Source excerpt:

Still think an incidents-at-sea (INCSEA) agreement between China and the United States is some sort of cure-all for high-seas disputes between the two seafaring states? At most it would be a palliative. Heck, after the news out of the Black Sea this week, I’d settle for an INCSEA agreement between the United States and Russia. Here’s some proposed language:
Commanders of aircraft of the Parties shall use the greatest caution and prudence in approaching aircraft and ships of the other Party operating on and over the high seas, in particular, ships engaged in launching or landing aircraft, and in the interest of mutual safety shall not permit: simulated attacks by the simulated use of weapons against aircraft and ships, or performance of various aerobatics over ships, or dropping various objects near them in such a manner as to be hazardous to ships or to constitute a hazard to navigation.
Whoops. My bust. That’s the text of Article IV of the INCSEA accord concluded by Washington and Moscow … 42 years ago. The accord remains in force to this day despite the fall of the Soviet Union.
Yet words on parchment did little to stop a Russian Su-24 Fencer attack plane from making repeated passes near the destroyer USS Donald Cook in the Black Sea last Saturday. The encounter spanned 90 minutes, meaning this was no fighter jock out hotdogging. This was a deliberate provocation. INCSEA agreements are fine for averting escalation during genuine misunderstandings. Warlike acts are another matter entirely.

Exercise instructions:
A – According to the INCSEA commentary, how long did the Su-24's encounter with the USS Donald Cook last?
B – Set down the passage of the INCSEA commentary starting at "Yet words on" and ending at "another matter entirely.".
C – State whether each statement agrees with the INCSEA commentary, answering yes or no and quoting the deciding words: (i) the INCSEA accord between Washington and Moscow was concluded 42 years ago; (ii) the accord lapsed with the fall of the Soviet Union; (iii) the encounter with the USS Donald Cook took place in the Baltic Sea.
The listing that comes next is drawn from a separate source.

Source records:
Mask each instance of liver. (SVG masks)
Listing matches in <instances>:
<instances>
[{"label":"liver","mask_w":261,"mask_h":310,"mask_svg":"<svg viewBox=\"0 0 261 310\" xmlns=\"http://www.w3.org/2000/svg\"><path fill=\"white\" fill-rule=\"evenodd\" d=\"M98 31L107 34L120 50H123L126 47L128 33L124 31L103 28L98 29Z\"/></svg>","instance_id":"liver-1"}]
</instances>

Answer set:
A – 90 minutes

B –
Yet words on parchment did little to stop a Russian Su-24 Fencer attack plane from making repeated passes near the destroyer USS Donald Cook in the Black Sea last Saturday. The encounter spanned 90 minutes, meaning this was no fighter jock out hotdogging. This was a deliberate provocation. INCSEA agreements are fine for averting escalation during genuine misunderstandings. Warlike acts are another matter entirely.

C –
(i) Yes: "That’s the text of Article IV of the INCSEA accord concluded by Washington and Moscow … 42 years ago."
(ii) No: "The accord remains in force to this day despite the fall of the Soviet Union."
(iii) No: "the destroyer USS Donald Cook in the Black Sea last Saturday"